La recherche d’économie par le maître de l’ouvrage d’un marché public constitue un motif d’intérêt général susceptible de justifier la résiliation de ce marché.
Source : Cass. 3e civ., 11 mai 2022, n° 21-12.291, n° 385 FS-B
La résiliation d’un marché pour un motif d’intérêt général, dispositif propre au droit des marchés publics, peut être prononcée par le maître de l’ouvrage, même en l’absence de faute de l’entrepreneur (article L. 2195-3 du code de la commande publique).
Dans ce cas, le titulaire du marché a droit à une indemnisation de son préjudice (article L. 6, 5° du code de la commande publique ; article 49.1, al. 2 du CCAG travaux). A la suite du juge administratif (CE, 31 juill. 1996, n° 126594 ; CE, 23 avr. 2001, n° 186424 ; CAA Marseille, 6e ch., 14 juin 2010, n° 08MA01702).
Cette position a été confirmé par juge administratif (CE, 31 juill. 1996, n° 126594 ; CE, 23 avr. 2001, n° 186424 ; CAA Marseille, 6e ch., 14 juin 2010, n° 08MA01702).
Le juge judiciaire vient de suivre le même raisonnement (Cass. 3e civ., 11 mai 2022, n° 21-12.291, n° 385 FS-B).
En l’espèce, un maître de l’ouvrage, avait confié à un entrepreneur un marché de fourniture et de pose de pierres naturelles.
Le marché prévoyait un délai d’exécution de 40 mois, dont 23 pour réaliser la tranche ferme et 6 mois pour les 2 tranches conditionnelles.
En dépit d’un ordre de service ordonnant le démarrage des travaux de la tranche ferme, ceux-ci n’ont jamais été réalisés.
L’entreprise a dès lors dénoncé la caducité du marché et adressé son décompte final au maître de l’ouvrage.
En retour, le maître d’ouvrage a notifié à l’entreprise son intention de résilier le marché pour motif d’intérêt général.
Contestant cette résiliation, l’entrepreneur a, dans un premier temps, saisi le juge administratif qui s’était déclaré incompétent, puis a assigné le maître de l’ouvrage en paiement devant la juridiction judiciaire.
A l’appui de son action, l’entreprise a fait valoir que la résiliation était dépourvue de tout effet juridique, pour avoir été notifiée postérieurement à la date de caducité du marché de travaux, de sorte que le maître de l’ouvrage ne pouvait se prévaloir de la résiliation pour un motif d’intérêt général.
Les juges de 1ère instance ont donné raison à l’entreprise.

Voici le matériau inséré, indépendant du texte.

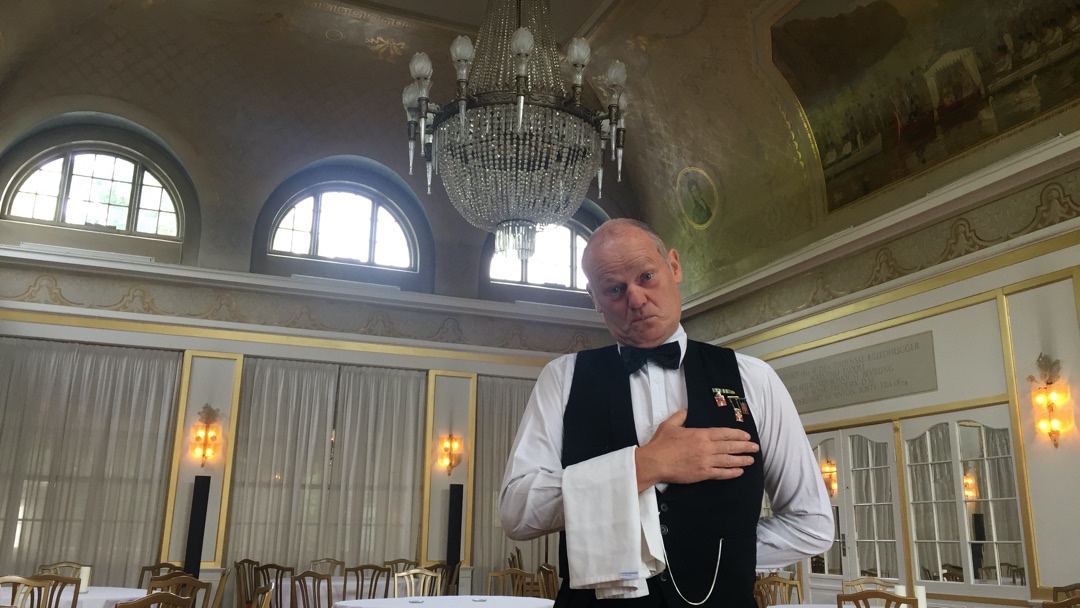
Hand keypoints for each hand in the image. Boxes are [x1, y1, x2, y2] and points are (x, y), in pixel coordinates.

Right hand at [634, 408, 758, 490]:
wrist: (655, 462)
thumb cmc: (661, 443)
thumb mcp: (670, 424)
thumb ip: (681, 416)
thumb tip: (687, 410)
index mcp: (700, 434)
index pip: (724, 433)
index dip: (737, 434)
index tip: (746, 435)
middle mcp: (706, 447)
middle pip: (730, 446)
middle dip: (744, 447)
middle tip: (755, 447)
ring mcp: (706, 461)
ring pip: (728, 460)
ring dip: (741, 460)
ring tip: (751, 460)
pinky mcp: (702, 473)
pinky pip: (721, 473)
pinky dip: (731, 473)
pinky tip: (739, 472)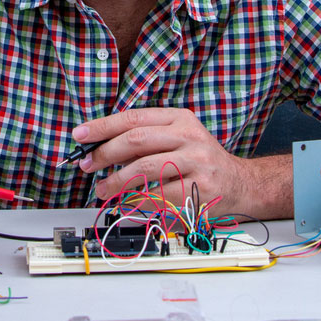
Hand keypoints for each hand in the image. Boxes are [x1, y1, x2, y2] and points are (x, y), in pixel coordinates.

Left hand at [73, 108, 263, 217]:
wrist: (240, 183)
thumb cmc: (200, 160)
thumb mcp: (178, 136)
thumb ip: (145, 137)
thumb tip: (100, 145)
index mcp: (179, 119)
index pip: (133, 118)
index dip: (103, 127)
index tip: (81, 135)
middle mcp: (189, 137)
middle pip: (136, 141)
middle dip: (105, 154)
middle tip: (88, 165)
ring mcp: (196, 163)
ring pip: (144, 170)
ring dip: (116, 182)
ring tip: (103, 189)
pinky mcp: (198, 190)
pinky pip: (158, 196)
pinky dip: (136, 200)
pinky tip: (127, 202)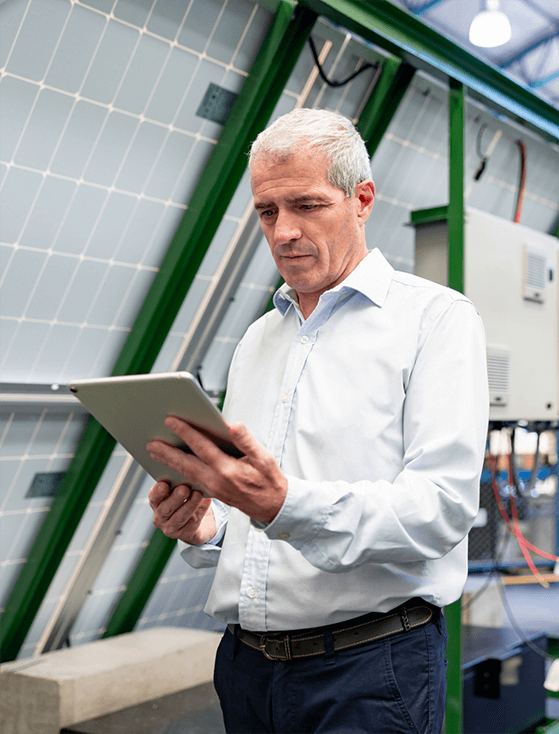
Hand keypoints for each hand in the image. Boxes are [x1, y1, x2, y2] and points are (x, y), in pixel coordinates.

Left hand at [147, 416, 287, 523]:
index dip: (185, 432)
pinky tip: (171, 465)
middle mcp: (216, 481)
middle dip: (167, 452)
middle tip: (150, 442)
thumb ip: (246, 440)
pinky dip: (179, 472)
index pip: (201, 447)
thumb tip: (232, 425)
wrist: (273, 506)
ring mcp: (213, 489)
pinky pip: (191, 481)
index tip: (170, 420)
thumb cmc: (269, 478)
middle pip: (186, 464)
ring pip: (186, 474)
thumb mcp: (264, 457)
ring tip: (154, 451)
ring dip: (168, 462)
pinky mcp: (212, 493)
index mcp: (228, 469)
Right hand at [148, 481, 215, 545]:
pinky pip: (193, 522)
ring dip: (190, 504)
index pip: (153, 497)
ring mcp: (170, 527)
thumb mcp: (178, 489)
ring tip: (198, 494)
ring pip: (180, 517)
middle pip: (166, 508)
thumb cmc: (184, 498)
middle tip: (184, 489)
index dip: (158, 491)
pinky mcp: (184, 534)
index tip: (165, 485)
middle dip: (176, 498)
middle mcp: (160, 516)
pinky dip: (201, 510)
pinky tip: (207, 501)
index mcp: (156, 502)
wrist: (194, 519)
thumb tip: (188, 474)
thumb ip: (179, 483)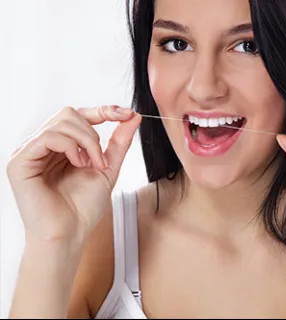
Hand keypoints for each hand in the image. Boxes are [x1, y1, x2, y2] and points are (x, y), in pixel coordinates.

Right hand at [7, 106, 140, 243]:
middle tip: (101, 160)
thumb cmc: (84, 208)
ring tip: (91, 166)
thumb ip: (119, 141)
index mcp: (60, 146)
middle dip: (93, 133)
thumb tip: (134, 116)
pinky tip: (78, 164)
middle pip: (69, 113)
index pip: (79, 115)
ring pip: (61, 122)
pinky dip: (71, 147)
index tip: (127, 114)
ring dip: (87, 142)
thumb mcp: (108, 167)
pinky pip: (48, 136)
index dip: (103, 110)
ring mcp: (29, 152)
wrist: (71, 234)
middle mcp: (42, 146)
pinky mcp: (19, 162)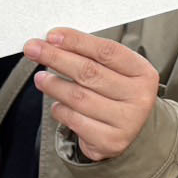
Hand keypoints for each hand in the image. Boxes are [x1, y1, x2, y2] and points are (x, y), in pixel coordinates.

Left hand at [26, 27, 157, 160]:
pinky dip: (60, 110)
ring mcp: (126, 122)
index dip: (77, 41)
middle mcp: (139, 97)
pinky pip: (75, 120)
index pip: (107, 51)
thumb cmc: (118, 94)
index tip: (52, 36)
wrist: (132, 132)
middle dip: (56, 58)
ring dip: (54, 85)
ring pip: (78, 97)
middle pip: (89, 72)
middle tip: (34, 50)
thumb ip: (91, 56)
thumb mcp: (115, 72)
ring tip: (41, 78)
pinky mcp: (110, 141)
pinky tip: (56, 104)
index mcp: (142, 72)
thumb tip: (54, 42)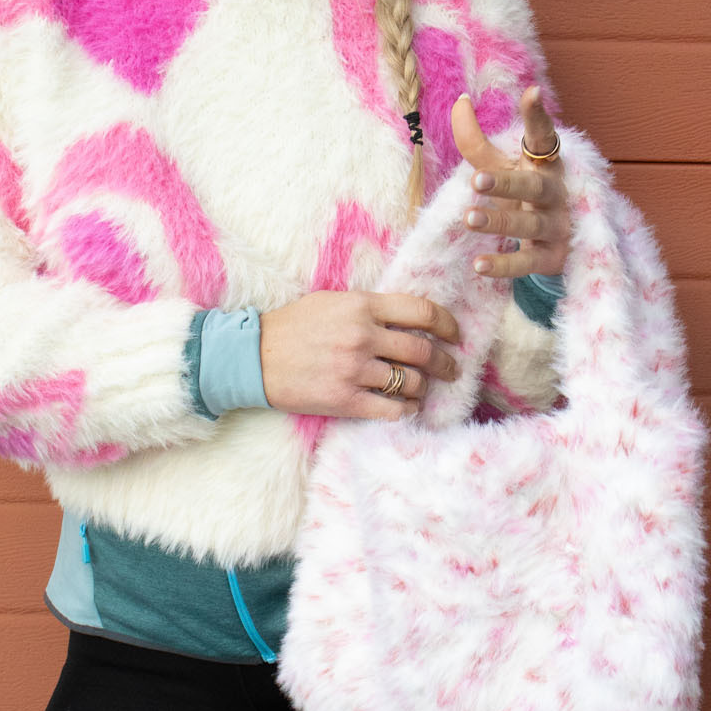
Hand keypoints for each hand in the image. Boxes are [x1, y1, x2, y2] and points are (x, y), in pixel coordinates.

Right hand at [259, 289, 461, 419]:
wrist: (254, 356)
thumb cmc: (293, 326)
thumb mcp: (333, 301)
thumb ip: (370, 307)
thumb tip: (411, 318)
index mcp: (362, 306)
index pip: (422, 311)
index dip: (448, 324)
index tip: (456, 335)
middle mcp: (362, 336)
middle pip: (423, 351)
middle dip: (445, 363)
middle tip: (451, 369)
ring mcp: (354, 369)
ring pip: (411, 382)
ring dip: (424, 387)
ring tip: (424, 389)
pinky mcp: (344, 400)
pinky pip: (391, 409)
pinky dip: (407, 409)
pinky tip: (408, 407)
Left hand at [451, 86, 569, 277]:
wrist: (562, 241)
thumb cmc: (523, 194)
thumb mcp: (503, 165)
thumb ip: (477, 139)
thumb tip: (460, 100)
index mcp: (544, 163)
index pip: (542, 137)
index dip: (538, 116)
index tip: (531, 92)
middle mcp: (555, 192)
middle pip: (532, 186)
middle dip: (506, 183)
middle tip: (477, 179)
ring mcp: (557, 226)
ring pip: (529, 224)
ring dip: (500, 221)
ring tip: (470, 218)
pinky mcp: (552, 258)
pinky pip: (527, 262)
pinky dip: (504, 265)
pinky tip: (478, 265)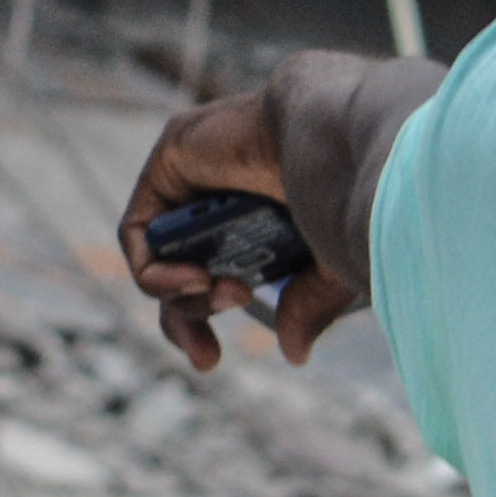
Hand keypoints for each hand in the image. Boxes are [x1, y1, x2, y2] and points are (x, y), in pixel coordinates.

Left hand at [118, 74, 372, 371]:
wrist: (340, 137)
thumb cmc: (354, 191)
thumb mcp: (335, 265)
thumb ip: (308, 305)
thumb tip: (294, 352)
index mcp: (274, 218)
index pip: (220, 273)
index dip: (202, 318)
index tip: (209, 359)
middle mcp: (234, 195)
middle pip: (183, 270)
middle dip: (186, 319)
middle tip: (205, 357)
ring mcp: (201, 174)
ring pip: (162, 255)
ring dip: (180, 297)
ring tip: (218, 295)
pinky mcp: (174, 154)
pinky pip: (141, 230)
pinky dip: (154, 268)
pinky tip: (190, 279)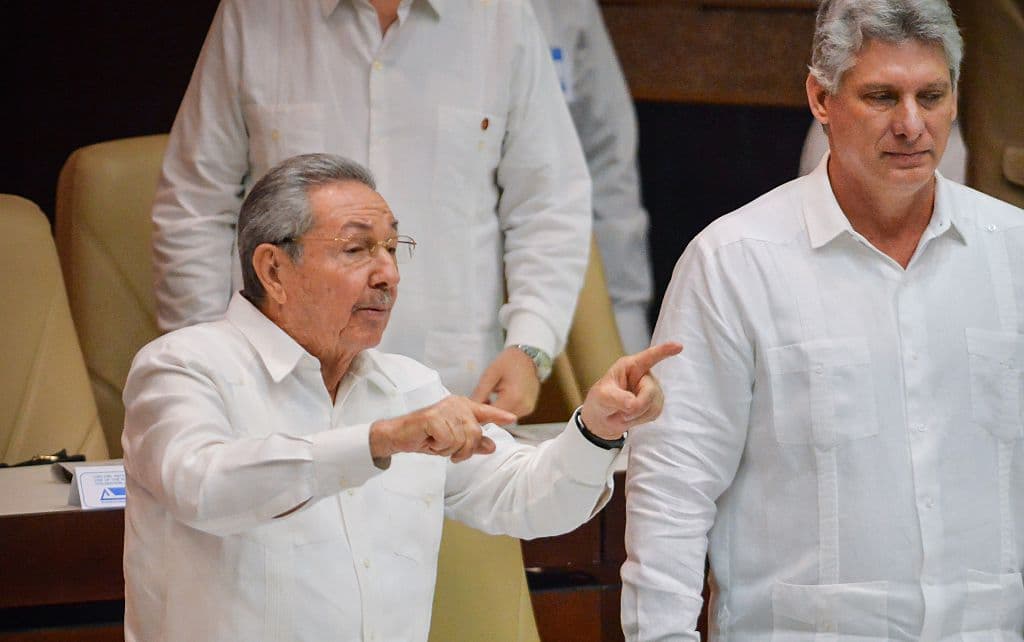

En appel, le juge a, au contraire, admis la validité de la résiliation, considérant que la volonté de recherche d’économie du maître de l’ouvrage était un motif d’intérêt général justifiant une telle résiliation.
Cette décision a fait l’objet d’un pourvoi en cassation.
L’entreprise a fait valoir les griefs suivants :
- Le juge judiciaire ne pouvait appliquer la clause 46.4 du CCAG Travaux autorisant le maître de l’ouvrage à résilier le marché « pour motif d’intérêt général », cette stipulation, exorbitante du droit commun, étant, par nature, étrangère à celles des lois civiles ou commerciales.
- La cour s’est déterminée par des motifs impropres à caractériser le motif d’intérêt général exigé par le CCAG.
Le pourvoi est rejeté.
Le premier grief a été écarté comme irrecevable, l’entrepreneur ne l’ayant pas soulevé dans ses conclusions d’appel. Néanmoins, la Cour laisse entendre que cet argument pouvait valablement être retenu, le caractère non écrit de la clause pouvant être soulevé.
Quant à la contestation de l’existence d’un motif légitime justifiant la résiliation du marché, elle a été rejetée comme dépourvue de fondement.
En l’espèce, la cour d’appel avait constaté que le maître de l’ouvrage justifiait, au soutien de la résiliation du marché pour un motif d’intérêt général, de sa volonté de recherche d’économies qui l’avait conduit à substituer aux pavés de pierre naturelle, prévus dans le marché, un revêtement béton.
Selon la troisième chambre civile, elle a apprécié souverainement cet intérêt, et a pu retenir que l’entreprise était mal fondée à contester l’existence d’un motif légitime.